■ **Required action**
Repeat all of the data word for word so that only the pictures are missing from the copy.

■ **Available data**
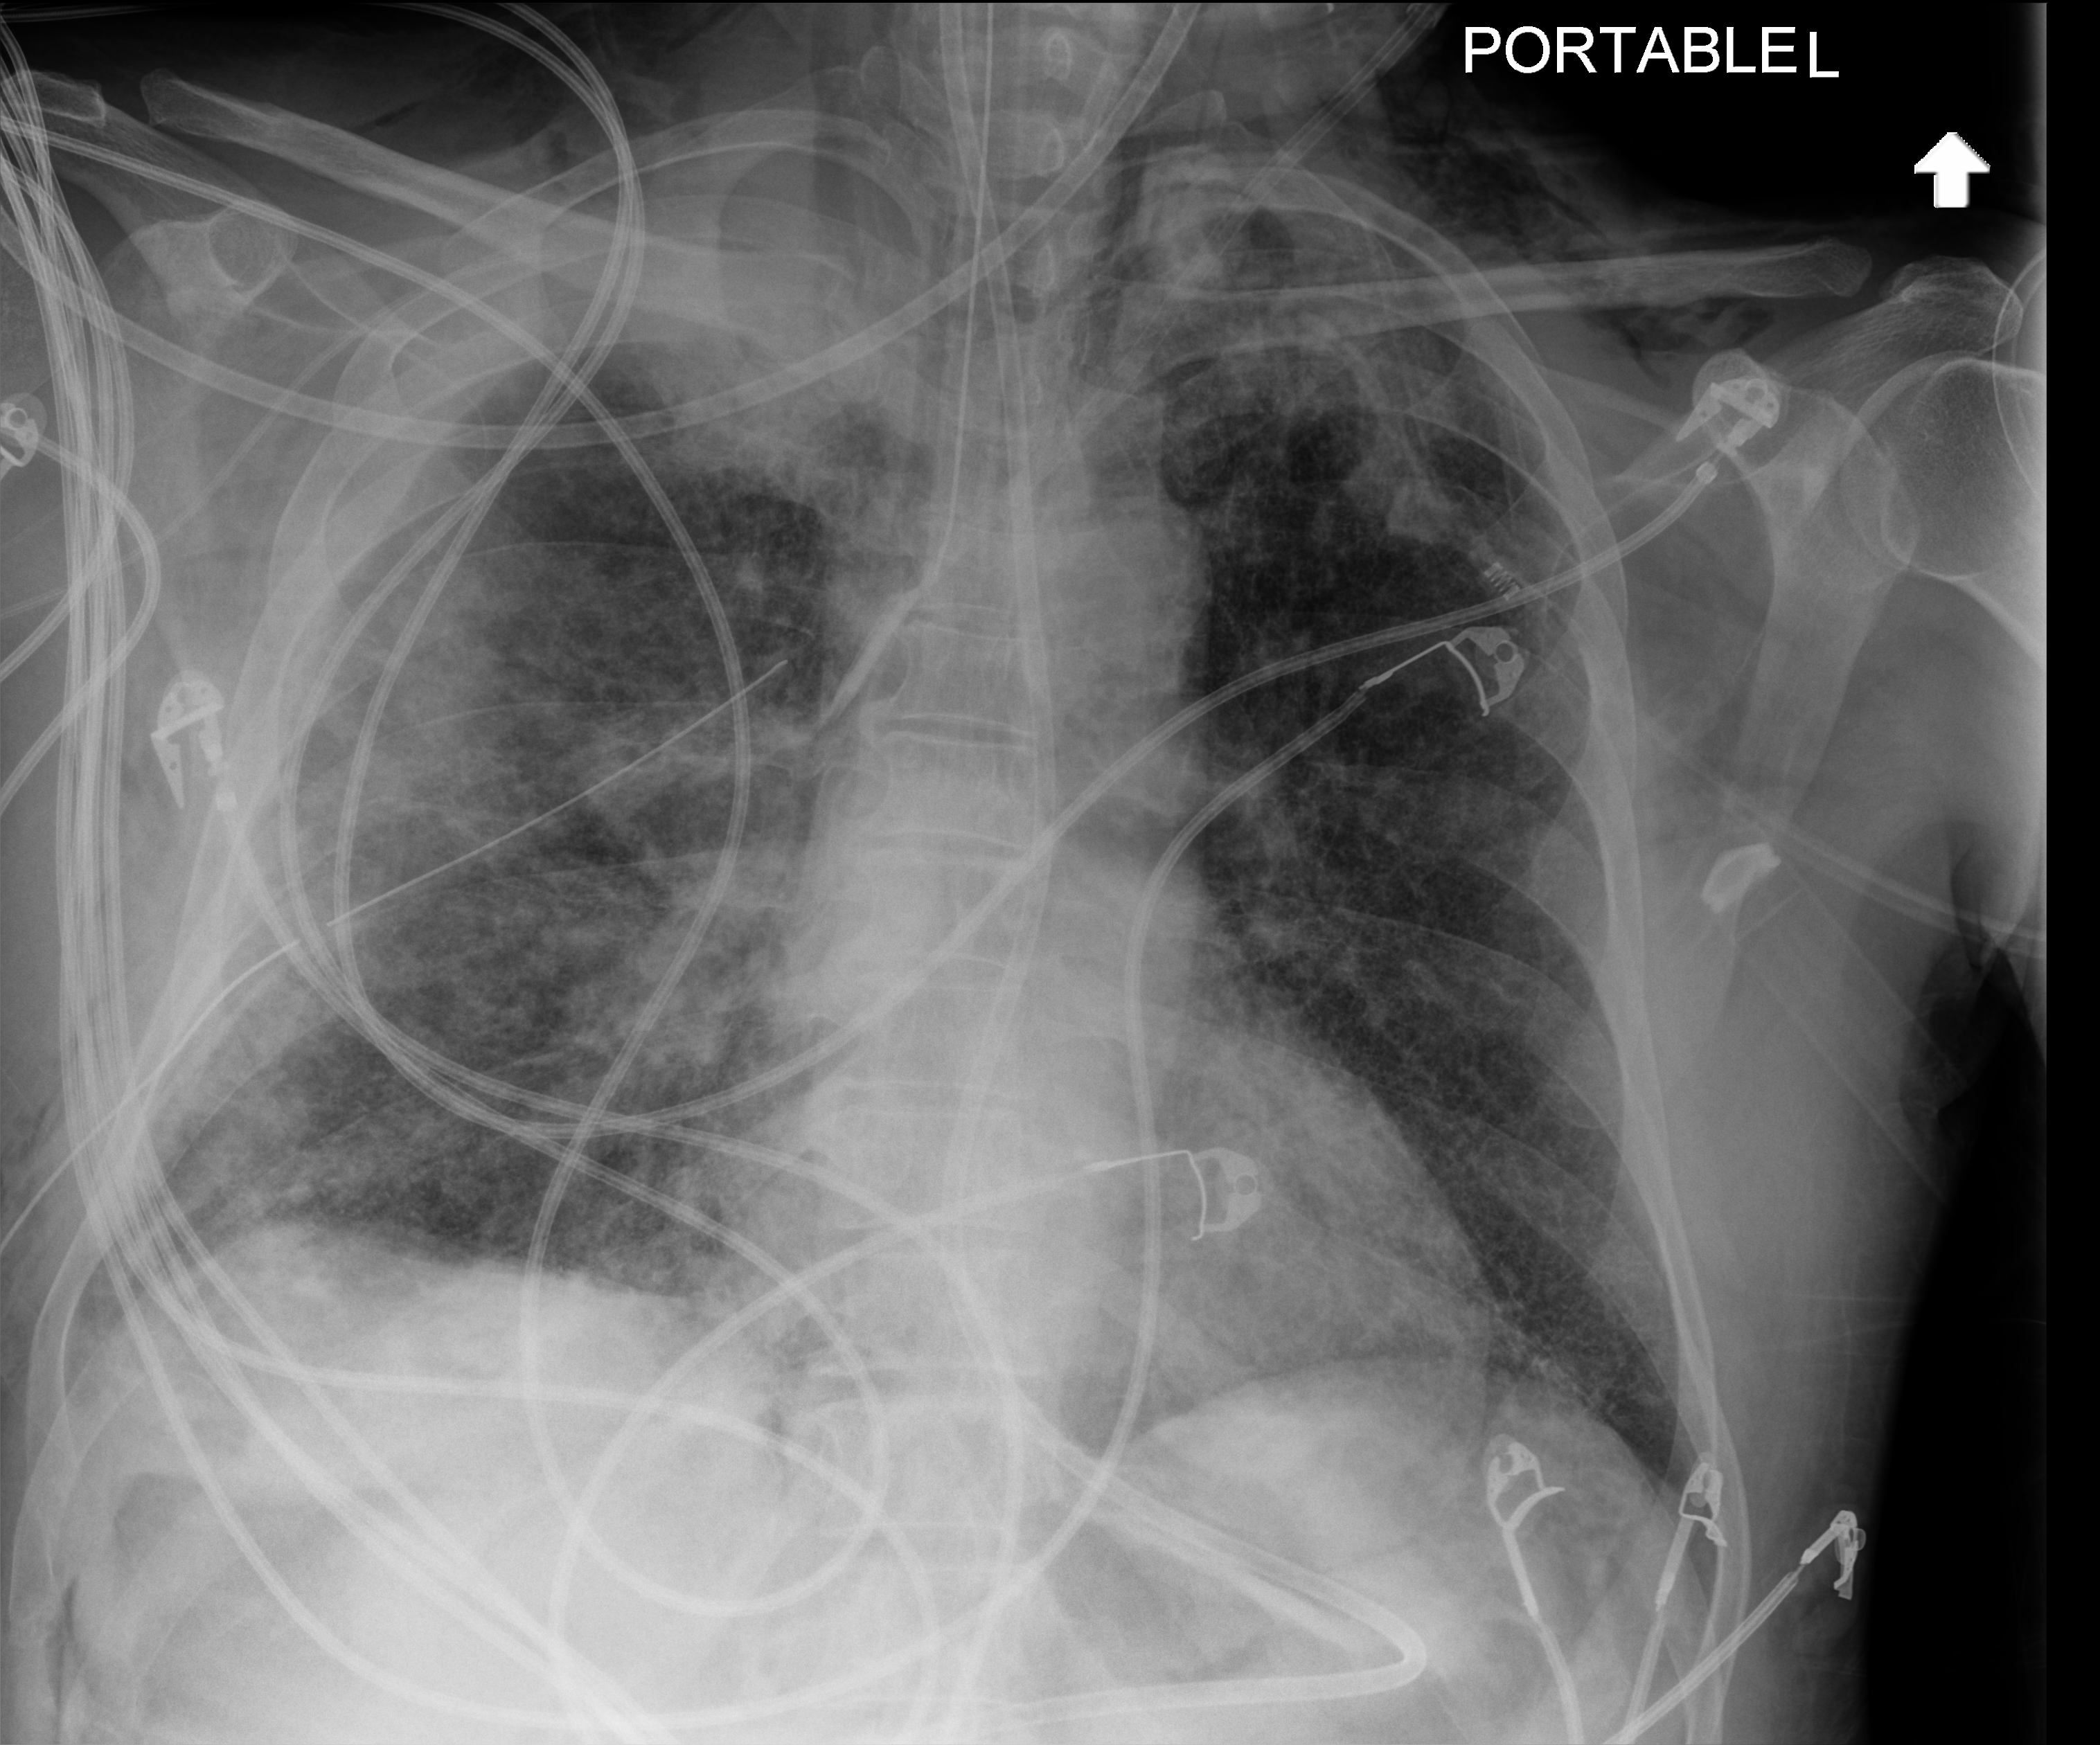
Portable chest radiograph; anteroposterior (AP) projection. Patient hospitalised with COVID-19; male, aged 18–59 years.
Hospital-stay facts (about this admission, not read from this image; timing relative to this image not recorded):
- mechanically ventilated during this hospital stay: yes
- smoking status (admission record): never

■ **Result**
Portable chest radiograph; anteroposterior (AP) projection. Patient hospitalised with COVID-19; male, aged 18–59 years.
Hospital-stay facts (about this admission, not read from this image; timing relative to this image not recorded):
- mechanically ventilated during this hospital stay: yes
- smoking status (admission record): never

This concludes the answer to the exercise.